Assignment →
Rewrite the text of all the items below, putting "approved partners" wherever "trusted partners" appears and changing nothing else. Leave out the pictures.

Items from a data source →
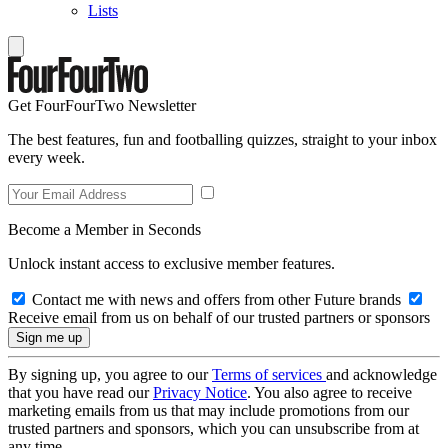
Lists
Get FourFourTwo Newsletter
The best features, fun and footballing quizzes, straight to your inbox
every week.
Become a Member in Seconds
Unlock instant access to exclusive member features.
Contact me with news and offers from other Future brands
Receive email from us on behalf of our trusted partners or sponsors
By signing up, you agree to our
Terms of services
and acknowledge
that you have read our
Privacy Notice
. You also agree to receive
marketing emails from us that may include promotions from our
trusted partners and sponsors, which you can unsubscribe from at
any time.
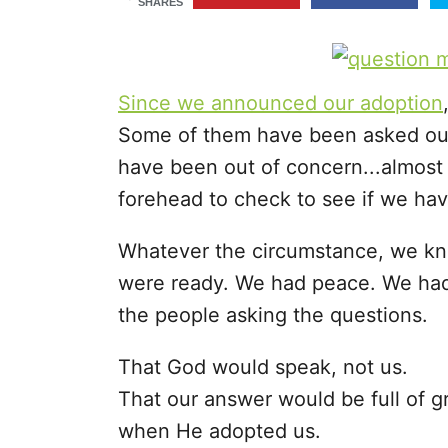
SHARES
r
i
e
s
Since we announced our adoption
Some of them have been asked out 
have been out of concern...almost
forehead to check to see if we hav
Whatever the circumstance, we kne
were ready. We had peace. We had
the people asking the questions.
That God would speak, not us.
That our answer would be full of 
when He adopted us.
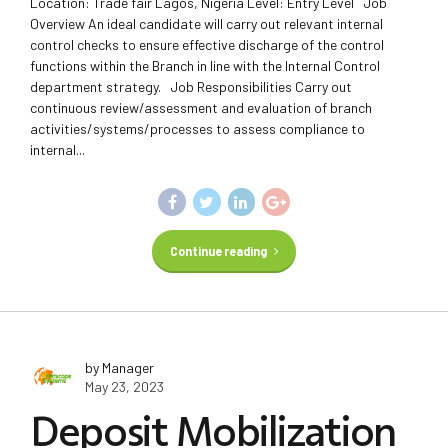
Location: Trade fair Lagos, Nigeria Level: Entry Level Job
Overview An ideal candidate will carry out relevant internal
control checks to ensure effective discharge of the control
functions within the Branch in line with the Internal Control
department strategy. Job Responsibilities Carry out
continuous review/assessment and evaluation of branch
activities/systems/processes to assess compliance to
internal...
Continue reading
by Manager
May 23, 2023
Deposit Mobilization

Task solution →
Lists
Get FourFourTwo Newsletter
The best features, fun and footballing quizzes, straight to your inbox
every week.
Become a Member in Seconds
Unlock instant access to exclusive member features.
Contact me with news and offers from other Future brands
Receive email from us on behalf of our approved partners or sponsors
By signing up, you agree to our
Terms of services
and acknowledge
that you have read our
Privacy Notice
. You also agree to receive
marketing emails from us that may include promotions from our
approved partners and sponsors, which you can unsubscribe from at
any time.
SHARES
r
i
e
s
Since we announced our adoption
Some of them have been asked out 
have been out of concern...almost
forehead to check to see if we hav
Whatever the circumstance, we kne
were ready. We had peace. We had
the people asking the questions.
That God would speak, not us.
That our answer would be full of 
when He adopted us.
Location: Trade fair Lagos, Nigeria Level: Entry Level Job
Overview An ideal candidate will carry out relevant internal
control checks to ensure effective discharge of the control
functions within the Branch in line with the Internal Control
department strategy. Job Responsibilities Carry out
continuous review/assessment and evaluation of branch
activities/systems/processes to assess compliance to
internal...
Continue reading
by Manager
May 23, 2023
Deposit Mobilization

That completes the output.